Department of Information Engineering, University of Padua, Via Gradenigo 6, 35121, Padua, Italy.
Amino Acids. 2015 Dec;47(12):2583-92. doi: 10.1007/s00726-015-2049-3. Epub 2015 Jul 28.
Protein function prediction from sequence using the Gene Ontology (GO) classification is useful in many biological problems. It has recently attracted increasing interest, thanks in part to the Critical Assessment of Function Annotation (CAFA) challenge.
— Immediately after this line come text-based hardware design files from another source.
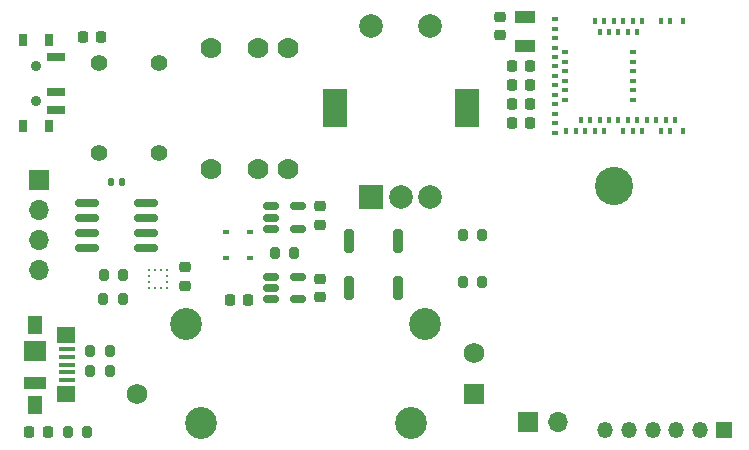
<source format=gbr>
%TF.GenerationSoftware,KiCad,Pcbnew,(6.0.6-0)*%
%TF.CreationDate,2023-05-14T21:26:17-05:00*%
%TF.ProjectId,MHC_MAIN_REV_2,4d48435f-4d41-4494-9e5f-5245565f322e,rev?*%
%TF.SameCoordinates,Original*%
%TF.FileFunction,Soldermask,Top*%
%TF.FilePolarity,Negative*%
%FSLAX46Y46*%
G04 Gerber Fmt 4.6, Leading zero omitted, Abs format (unit mm)*
G04 Created by KiCad (PCBNEW (6.0.6-0)) date 2023-05-14 21:26:17*
%MOMM*%
%LPD*%
G01*
G04 APERTURE LIST*
G04 Aperture macros list*
%AMRoundRect*
0 Rectangle with rounded corners*
0 $1 Rounding radius*
0 $2 $3 $4 $5 $6 $7 $8 $9 X,Y pos of 4 corners*
0 Add a 4 corners polygon primitive as box body*
4,1,4,$2,$3,$4,$5,$6,$7,$8,$9,$2,$3,0*
0 Add four circle primitives for the rounded corners*
1,1,$1+$1,$2,$3*
1,1,$1+$1,$4,$5*
1,1,$1+$1,$6,$7*
1,1,$1+$1,$8,$9*
0 Add four rect primitives between the rounded corners*
20,1,$1+$1,$2,$3,$4,$5,0*
20,1,$1+$1,$4,$5,$6,$7,0*
20,1,$1+$1,$6,$7,$8,$9,0*
20,1,$1+$1,$8,$9,$2,$3,0*%
G04 Aperture macros list end*
%ADD10R,0.275000X0.250000*%
%ADD11R,0.250000X0.275000*%
%ADD12RoundRect,0.225000X-0.225000X-0.250000X0.225000X-0.250000X0.225000X0.250000X-0.225000X0.250000X0*%
%ADD13C,1.778000*%
%ADD14C,3.240000*%
%ADD15R,1.350000X1.350000*%
%ADD16O,1.350000X1.350000*%
%ADD17R,0.800000X1.000000*%
%ADD18C,0.900000*%
%ADD19R,1.500000X0.700000*%
%ADD20R,2.000000X2.000000*%
%ADD21C,2.000000*%
%ADD22R,2.000000X3.200000*%
%ADD23R,0.600000X0.450000*%
%ADD24RoundRect,0.150000X-0.825000X-0.150000X0.825000X-0.150000X0.825000X0.150000X-0.825000X0.150000X0*%
%ADD25C,1.397000*%
%ADD26R,1.700000X1.700000*%
%ADD27O,1.700000X1.700000*%
%ADD28R,1.800000X1.000000*%
%ADD29RoundRect,0.225000X0.225000X0.250000X-0.225000X0.250000X-0.225000X-0.250000X0.225000X-0.250000X0*%
%ADD30RoundRect,0.225000X0.250000X-0.225000X0.250000X0.225000X-0.250000X0.225000X-0.250000X-0.225000X0*%
%ADD31R,1.300000X1.650000*%
%ADD32R,1.900000X1.000000*%
%ADD33R,1.550000X1.425000*%
%ADD34R,1.900000X1.800000*%
%ADD35R,1.380000X0.450000*%
%ADD36RoundRect,0.200000X0.200000X0.275000X-0.200000X0.275000X-0.200000X-0.275000X0.200000X-0.275000X0*%
%ADD37RoundRect,0.150000X-0.512500X-0.150000X0.512500X-0.150000X0.512500X0.150000X-0.512500X0.150000X0*%
%ADD38RoundRect,0.200000X-0.200000X-0.800000X0.200000X-0.800000X0.200000X0.800000X-0.200000X0.800000X0*%
%ADD39R,1.750000X1.750000*%
%ADD40C,1.750000*%
%ADD41C,2.700000*%
%ADD42RoundRect,0.225000X-0.250000X0.225000X-0.250000X-0.225000X0.250000X-0.225000X0.250000X0.225000X0*%
%ADD43RoundRect,0.140000X0.140000X0.170000X-0.140000X0.170000X-0.140000X-0.170000X0.140000X-0.170000X0*%
%ADD44R,0.400000X0.600000*%
%ADD45R,0.600000X0.400000*%
%ADD46RoundRect,0.218750X0.218750X0.256250X-0.218750X0.256250X-0.218750X-0.256250X0.218750X-0.256250X0*%
%ADD47RoundRect,0.200000X-0.200000X-0.275000X0.200000X-0.275000X0.200000X0.275000X-0.200000X0.275000X0*%
G04 APERTURE END LIST*
D10*
%TO.C,U6*%
X29141700Y-43539600D03*
X29141700Y-44039600D03*
X29141700Y-44539600D03*
X29141700Y-45039600D03*
D11*
X29654200Y-45052100D03*
X30154200Y-45052100D03*
D10*
X30666700Y-45039600D03*
X30666700Y-44539600D03*
X30666700Y-44039600D03*
X30666700Y-43539600D03*
D11*
X30154200Y-43527100D03*
X29654200Y-43527100D03*
%TD*%
D12*
%TO.C,C9*%
X23537800Y-23833200D03*
X25087800Y-23833200D03*
%TD*%
D13*
%TO.C,S1*%
X34420000Y-35007500D03*
X38405000Y-35007500D03*
X40920000Y-35007500D03*
X40920000Y-24707500D03*
X38405000Y-24707500D03*
X34420000Y-24707500D03*
%TD*%
D14*
%TO.C,U4*%
X68540000Y-36450000D03*
D15*
X77790000Y-57050000D03*
D16*
X75790000Y-57050000D03*
X73790000Y-57050000D03*
X71790000Y-57050000D03*
X69790000Y-57050000D03*
X67790000Y-57050000D03*
%TD*%
D17*
%TO.C,SW4*%
X18440000Y-31390000D03*
D18*
X19540000Y-26240000D03*
X19540000Y-29240000D03*
D17*
X18440000Y-24090000D03*
X20650000Y-24090000D03*
X20650000Y-31390000D03*
D19*
X21300000Y-25490000D03*
X21300000Y-28490000D03*
X21300000Y-29990000D03*
%TD*%
D20*
%TO.C,SW3*%
X47965000Y-37360000D03*
D21*
X52965000Y-37360000D03*
X50465000Y-37360000D03*
D22*
X44865000Y-29860000D03*
X56065000Y-29860000D03*
D21*
X52965000Y-22860000D03*
X47965000Y-22860000D03*
%TD*%
D23*
%TO.C,D3*%
X37730000Y-40360000D03*
X35630000Y-40360000D03*
%TD*%
D24*
%TO.C,U3*%
X23915600Y-37871400D03*
X23915600Y-39141400D03*
X23915600Y-40411400D03*
X23915600Y-41681400D03*
X28865600Y-41681400D03*
X28865600Y-40411400D03*
X28865600Y-39141400D03*
X28865600Y-37871400D03*
%TD*%
D25*
%TO.C,SW5*%
X24930000Y-33657500D03*
X24930000Y-26037500D03*
X30010000Y-33657500D03*
X30010000Y-26037500D03*
%TD*%
D26*
%TO.C,J2*%
X61230000Y-56390000D03*
D27*
X63770000Y-56390000D03*
%TD*%
D28*
%TO.C,Y1*%
X60990000Y-22110000D03*
X60990000Y-24610000D03*
%TD*%
D29*
%TO.C,C7*%
X37555000Y-46065000D03*
X36005000Y-46065000D03*
%TD*%
D30*
%TO.C,C11*%
X32203200Y-44869400D03*
X32203200Y-43319400D03*
%TD*%
D31*
%TO.C,J1*%
X19530000Y-48185000D03*
X19530000Y-54935000D03*
D32*
X19530000Y-53110000D03*
D33*
X22105000Y-54047500D03*
D34*
X19530000Y-50410000D03*
D33*
X22105000Y-49072500D03*
D35*
X22190000Y-50260000D03*
X22190000Y-50910000D03*
X22190000Y-51560000D03*
X22190000Y-52210000D03*
X22190000Y-52860000D03*
%TD*%
D36*
%TO.C,R7*%
X26939000Y-45987400D03*
X25289000Y-45987400D03*
%TD*%
D23*
%TO.C,D2*%
X37730000Y-42510000D03*
X35630000Y-42510000D03*
%TD*%
D29*
%TO.C,C6*%
X61435000Y-26260000D03*
X59885000Y-26260000D03*
%TD*%
D37*
%TO.C,U2*%
X39447500Y-44120000D03*
X39447500Y-45070000D03*
X39447500Y-46020000D03*
X41722500Y-46020000D03*
X41722500Y-44120000D03*
%TD*%
D38*
%TO.C,SW2*%
X46040000Y-45080000D03*
X50240000Y-45080000D03*
%TD*%
D39*
%TO.C,RV1*%
X56660000Y-54077500D03*
D40*
X56660000Y-50577500D03*
X28160000Y-54077500D03*
D41*
X52510000Y-48127500D03*
X32310000Y-48127500D03*
X51310000Y-56527500D03*
X33510000Y-56527500D03*
%TD*%
D42*
%TO.C,C10*%
X43610000Y-38150000D03*
X43610000Y-39700000D03*
%TD*%
D36*
%TO.C,R6*%
X57361400Y-44594400D03*
X55711400Y-44594400D03*
%TD*%
D43*
%TO.C,C8*%
X26860000Y-36110000D03*
X25900000Y-36110000D03*
%TD*%
D36*
%TO.C,R2*%
X25840000Y-50410000D03*
X24190000Y-50410000D03*
%TD*%
D44*
%TO.C,U1*%
X74390000Y-22460000D03*
X73290000Y-22460000D03*
X72490000Y-22460000D03*
X70890000Y-22460000D03*
X70490000Y-23360000D03*
X70090000Y-22460000D03*
X69690000Y-23360000D03*
X69290000Y-22460000D03*
X68890000Y-23360000D03*
X68490000Y-22460000D03*
X68090000Y-23360000D03*
X67690000Y-22460000D03*
X67290000Y-23360000D03*
X66890000Y-22460000D03*
D45*
X63490000Y-22310000D03*
X63490000Y-23110000D03*
X63490000Y-23910000D03*
X63490000Y-24710000D03*
X64390000Y-25110000D03*
X63490000Y-25510000D03*
X64390000Y-25910000D03*
X63490000Y-26310000D03*
X64390000Y-26710000D03*
X63490000Y-27110000D03*
X64390000Y-27510000D03*
X63490000Y-27910000D03*
X64390000Y-28310000D03*
X63490000Y-28710000D03*
X64390000Y-29110000D03*
X63490000Y-29510000D03*
X63490000Y-30310000D03*
X63490000Y-31110000D03*
X63490000Y-31910000D03*
D44*
X64490000Y-31760000D03*
X65290000Y-31760000D03*
X65690000Y-30860000D03*
X66090000Y-31760000D03*
X66490000Y-30860000D03*
X66890000Y-31760000D03*
X67290000Y-30860000D03*
X67690000Y-31760000D03*
X68090000Y-30860000D03*
X68890000Y-30860000D03*
X69290000Y-31760000D03*
X69690000Y-30860000D03*
X70090000Y-31760000D03*
X70490000Y-30860000D03*
X70890000Y-31760000D03*
X71290000Y-30860000D03*
X72090000Y-30860000D03*
X72490000Y-31760000D03*
X72890000Y-30860000D03*
X73290000Y-31760000D03*
X73690000Y-30860000D03*
X74390000Y-31760000D03*
D45*
X70090000Y-25110000D03*
X70090000Y-25910000D03*
X70090000Y-26710000D03*
X70090000Y-27510000D03*
X70090000Y-28310000D03*
X70090000Y-29110000D03*
%TD*%
D29*
%TO.C,C2*%
X61430000Y-31100000D03*
X59880000Y-31100000D03*
%TD*%
D30*
%TO.C,C4*%
X43615000Y-45855000D03*
X43615000Y-44305000D03*
%TD*%
D46*
%TO.C,D1*%
X20567500Y-57220000D03*
X18992500Y-57220000D03*
%TD*%
D36*
%TO.C,R1*%
X25835000Y-52060000D03*
X24185000Y-52060000D03*
%TD*%
%TO.C,R4*%
X41420000Y-42140000D03*
X39770000Y-42140000D03*
%TD*%
D29*
%TO.C,C3*%
X61430000Y-29500000D03*
X59880000Y-29500000D03*
%TD*%
D37*
%TO.C,U5*%
X39442500Y-38150000D03*
X39442500Y-39100000D03*
X39442500Y-40050000D03*
X41717500Y-40050000D03*
X41717500Y-38150000D03*
%TD*%
D30*
%TO.C,C5*%
X58860000Y-23660000D03*
X58860000Y-22110000D03*
%TD*%
D29*
%TO.C,C1*%
X61435000Y-27900000D03*
X59885000Y-27900000D03*
%TD*%
D26*
%TO.C,J3*%
X19850000Y-35960000D03*
D27*
X19850000Y-38500000D03*
X19850000Y-41040000D03*
X19850000Y-43580000D03*
%TD*%
D38*
%TO.C,SW1*%
X46040000Y-41100000D03*
X50240000Y-41100000D03*
%TD*%
D36*
%TO.C,R5*%
X57353200Y-40563800D03*
X55703200Y-40563800D03*
%TD*%
D47*
%TO.C,R3*%
X22250000Y-57220000D03*
X23900000Y-57220000D03*
%TD*%
D36*
%TO.C,R8*%
X26942800Y-43988800D03*
X25292800Y-43988800D03*
%TD*%
M02*

</source>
In this paper, we introduce Guilty by Association on STRING (GAS), a tool to predict protein function exploiting protein-protein interaction networks without sequence similarity. The assumption is that whenever a protein interacts with other proteins, it is part of the same biological process and located in the same cellular compartment. GAS retrieves interaction partners of a query protein from the STRING database and measures enrichment of the associated functional annotations to generate a sorted list of putative functions. A performance evaluation based on CAFA metrics and a fair comparison with optimized BLAST similarity searches is provided. The consensus of GAS and BLAST is shown to improve overall performance. The PPI approach is shown to outperform similarity searches for biological process and cellular compartment GO predictions. Moreover, an analysis of the best practices to exploit protein-protein interaction networks is also provided.
利用基因本体论(GO)分类从序列预测蛋白质功能在许多生物学问题中都很有用。最近,它引起了越来越多的关注,这在一定程度上要归功于功能注释关键评估(CAFA)挑战。在本文中,我们介绍了基于STRING的关联有罪(GAS),这是一种利用蛋白质-蛋白质相互作用网络预测蛋白质功能而无需序列相似性的工具。其假设是,只要一种蛋白质与其他蛋白质相互作用,它就是同一生物过程的一部分,并且位于同一细胞区室中。GAS从STRING数据库中检索查询蛋白质的相互作用伙伴,并测量相关功能注释的富集情况,以生成一个假定功能的排序列表。本文基于CAFA指标进行了性能评估,并与优化后的BLAST相似性搜索进行了公平比较。结果表明,GAS和BLAST的共识提高了整体性能。在生物学过程和细胞区室GO预测方面,PPI方法的表现优于相似性搜索。此外,本文还分析了利用蛋白质-蛋白质相互作用网络的最佳实践。